Data gloves capture hand movements.  Experiments on data gloves have included:

  • Nintendo's Power Glove - imprecise, difficult to use controls
  • CyberGlove - Lycra glove with optical fibres.  Can measure 10 joint angles and 3-d spatial information along with degree of wrist rotation.


Cyber Glove (source: Jayserinos99 Wikipedia 2009 CC-BY)

3-D Displays

The primary task of current 3-dimensional display devices is to create a sensation of depth for the viewer.  Devices distinguish into two categories:

  • multiple two-dimensional image devices
  • fully three-dimensional image devices

With multiple 2-D devices the viewer is restricted in their movement and the information available.

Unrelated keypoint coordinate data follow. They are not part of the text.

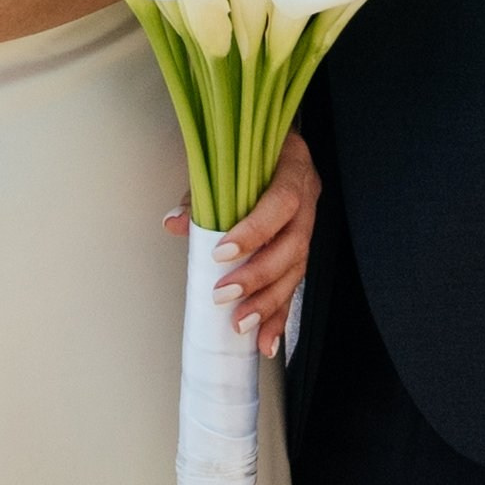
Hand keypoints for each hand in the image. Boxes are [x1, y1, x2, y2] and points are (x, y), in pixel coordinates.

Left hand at [164, 128, 321, 357]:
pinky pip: (294, 285)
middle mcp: (308, 197)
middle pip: (292, 244)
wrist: (274, 142)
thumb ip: (200, 193)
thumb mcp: (223, 159)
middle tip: (224, 295)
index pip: (281, 201)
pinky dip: (279, 315)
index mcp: (292, 166)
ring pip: (296, 270)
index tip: (222, 253)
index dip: (255, 231)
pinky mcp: (302, 248)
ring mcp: (309, 224)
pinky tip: (266, 341)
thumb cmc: (245, 149)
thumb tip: (174, 224)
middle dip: (258, 275)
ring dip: (269, 303)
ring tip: (242, 326)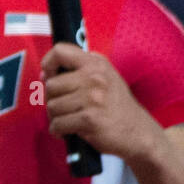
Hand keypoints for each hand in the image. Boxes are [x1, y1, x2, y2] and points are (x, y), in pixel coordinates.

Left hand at [41, 43, 158, 159]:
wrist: (138, 132)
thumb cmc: (116, 106)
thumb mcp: (105, 77)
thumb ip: (79, 70)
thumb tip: (45, 74)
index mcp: (96, 64)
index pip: (61, 51)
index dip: (48, 63)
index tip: (49, 75)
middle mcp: (94, 77)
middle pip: (51, 85)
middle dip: (52, 100)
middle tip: (63, 109)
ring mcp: (92, 98)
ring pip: (52, 106)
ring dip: (55, 118)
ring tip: (69, 120)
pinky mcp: (89, 119)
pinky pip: (58, 124)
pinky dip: (59, 131)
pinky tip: (69, 132)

Multiple 2-Dimensional Displays

Traditional stereoscopic displays involve the user wearing special spectacles that polarize incoming light differently for each eye.

Autostereoscopic displays limit head positions and send different images to each eye.

Stereoscopic vision involves sending slightly different display data to each eye.  The lag between user initiative and system response can cause motion sickness.

3-Dimensional Displays

Volumetric displays consist of voxels (instead of pixels) and display points of light physically within a volume. 

Computer generated holographic displays create light fields that mimic the actual scene.  Currently, this involves too much computation to be practically viable.